Enfin, la reine Clotilde est donnée en exemple aux jeunes princesses franques. Savez-vous pourquoi? Parce qu’à la mort de son époux, le grand Clovis, elle a bénéficié d’un très grand pouvoir grâce à l’influence qu’elle a toujours eue sur ses fils. À méditer.

Mais mener un royaume, cela s’apprend et cela se veut.

Mon éducation politique a commencé à Tolède au palais du Roi Athanagild, mon père. C’est à lui que nous devons, ma sœur Galswinthe et moi, d’être capables de tenir un État, aux côtés d’un époux, mais aussi éventuellement, seules, comme cela a été mon destin.

À la cour d’Austrasie, j’ai observé comment on gouverne chez les Francs. Je savais qu’être la mère d’un garçon m’évitait la répudiation mais ne me garantissait pas le maintien sur le trône. Il me fallait m’entourer de fidèles: cela, je l’ai compris très vite en regardant les groupes de jeunes aristocrates vivant au palais. De jeunes ambitieux, venus parfaire leur éducation auprès de leur roi. Des jeunes gens compétents mais ayant la dent longue. Ils n’avaient pas tous la même idée du pouvoir, pas tous la même façon d’envisager comment mener le royaume. Mais tous cherchaient à avoir l’oreille du roi. Le roi Sigebert les écoutait tous et savait au besoin jouer un groupe contre un autre: à la cour franque, on ménage son aristocratie mais on la domine aussi.

Après mon deuxième veuvage, j’ai rejoint mon fils Childebert. Le duc Gondovald l’avait élevé sur le trône le jour de Noël, deux ans plus tôt, lorsque Sigebert était mort. Puis, Childebert avait été adopté par le roi Gontran de Burgondie qui avait perdu ses deux fils quelque temps plus tôt: Childebert hériterait de la Burgondie à sa mort. Voilà pour les circonstances favorables.

En attendant que Childebert soit en âge de régner, le Duc Loup et le Comte Gogo s’occupaient de lui. Je ne vous cache pas que son jeune âge a attisé les convoitises et que les loups qu’étaient ces jeunes ambitieux du palais rêvaient du pouvoir suprême. J’ai alors joué le même jeu que celui que pratiquait le roi Sigebert: lancer un groupe contre l’autre pour mieux tenir le pouvoir.

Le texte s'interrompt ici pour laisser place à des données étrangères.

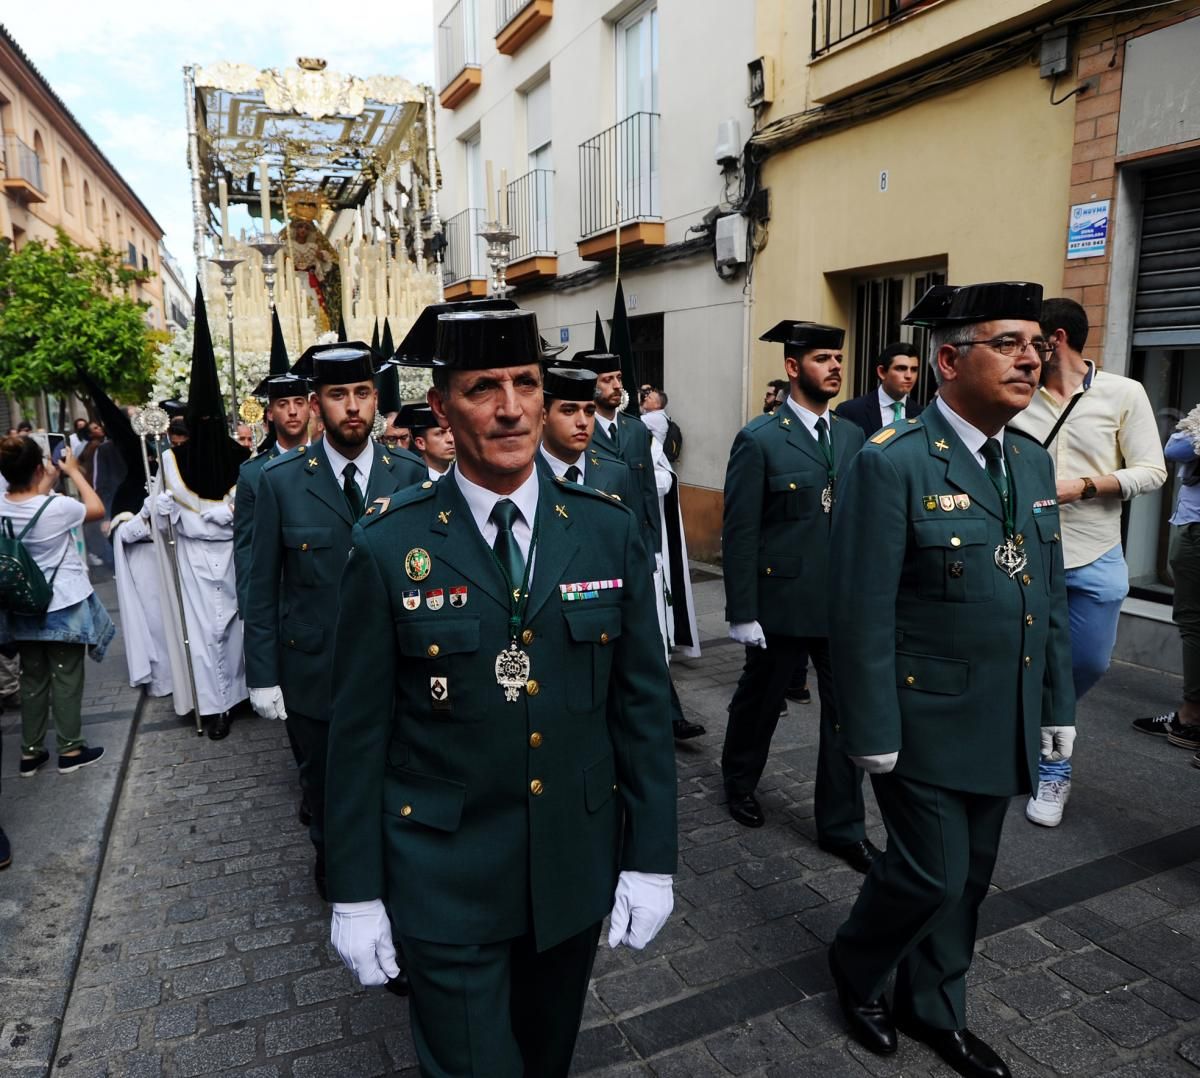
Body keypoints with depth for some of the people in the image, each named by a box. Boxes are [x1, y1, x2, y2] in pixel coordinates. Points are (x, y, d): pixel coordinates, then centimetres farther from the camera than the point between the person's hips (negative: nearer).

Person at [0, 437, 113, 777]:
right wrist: (74, 471, 3)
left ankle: (30, 752, 24)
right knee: (67, 678, 6)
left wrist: (48, 484, 14)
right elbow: (97, 509, -3)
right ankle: (70, 750, 15)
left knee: (32, 679, 15)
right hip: (63, 606, -5)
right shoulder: (57, 507, -22)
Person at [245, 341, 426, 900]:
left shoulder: (410, 473, -5)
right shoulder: (280, 480, -7)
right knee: (324, 785, 20)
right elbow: (261, 586, -3)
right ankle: (332, 867, 48)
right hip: (313, 669, 0)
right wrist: (262, 675, -4)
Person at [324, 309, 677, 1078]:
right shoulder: (389, 547, -12)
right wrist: (355, 893, -2)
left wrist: (651, 860, -1)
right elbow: (360, 731, -6)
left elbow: (643, 703, -2)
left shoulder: (610, 532, -6)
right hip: (447, 882, -2)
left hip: (578, 868, 3)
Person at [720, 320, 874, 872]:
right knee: (760, 700, 16)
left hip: (846, 602, 4)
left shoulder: (852, 436, 6)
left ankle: (842, 825, 22)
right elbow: (739, 533, -11)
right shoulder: (759, 439, -10)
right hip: (782, 600, -4)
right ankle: (740, 780, 42)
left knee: (847, 710, 7)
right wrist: (742, 614, -13)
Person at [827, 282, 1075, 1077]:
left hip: (1006, 727, 7)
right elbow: (863, 614, -17)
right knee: (931, 873, 3)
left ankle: (933, 1008, 40)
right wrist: (873, 734, -15)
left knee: (969, 877, 18)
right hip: (927, 723, -7)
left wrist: (1058, 708, 11)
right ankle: (856, 966, 34)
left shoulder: (1034, 463, 7)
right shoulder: (893, 463, -16)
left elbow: (1051, 601, 11)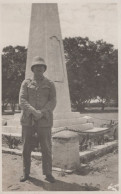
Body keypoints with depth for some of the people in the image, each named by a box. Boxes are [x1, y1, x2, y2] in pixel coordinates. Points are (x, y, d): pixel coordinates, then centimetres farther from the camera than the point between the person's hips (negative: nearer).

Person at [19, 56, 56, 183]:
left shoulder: (50, 84, 6)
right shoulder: (26, 83, 6)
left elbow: (52, 102, -4)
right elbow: (22, 101, -5)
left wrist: (41, 113, -20)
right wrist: (34, 111, -21)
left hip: (44, 121, -1)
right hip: (28, 120, 1)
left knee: (46, 148, 1)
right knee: (26, 147, 7)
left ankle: (48, 174, 18)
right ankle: (26, 173, 25)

J’ai gardé le pouvoir pour mon fils et j’ai évité une guerre entre les Grands d’Austrasie. Voilà le savoir.

Mener un royaume, cela se veut : Childebert ne le voulait guère. C’est à moi que les lettres de l’Empereur ou de l’évêque de Rome étaient adressées, à moi, la reine Brunehilde. Childebert est mort jeune, j’ai continué de tenir le Royaume au nom de mes petits-enfants.

Il y a quelque temps, les circonstances me sont devenues défavorables, les événements, imprévisibles. Je régnais alors sur le Royaume des Francs réunifié; je venais d’élever sur le trône mon arrière-petit-fils, Sigebert. J’étais prête à nouveau à servir et mener le Regnum Francorum. Mais, je viens de perdre.

Mener un royaume, cela s’apprend et cela se veut. FINIT.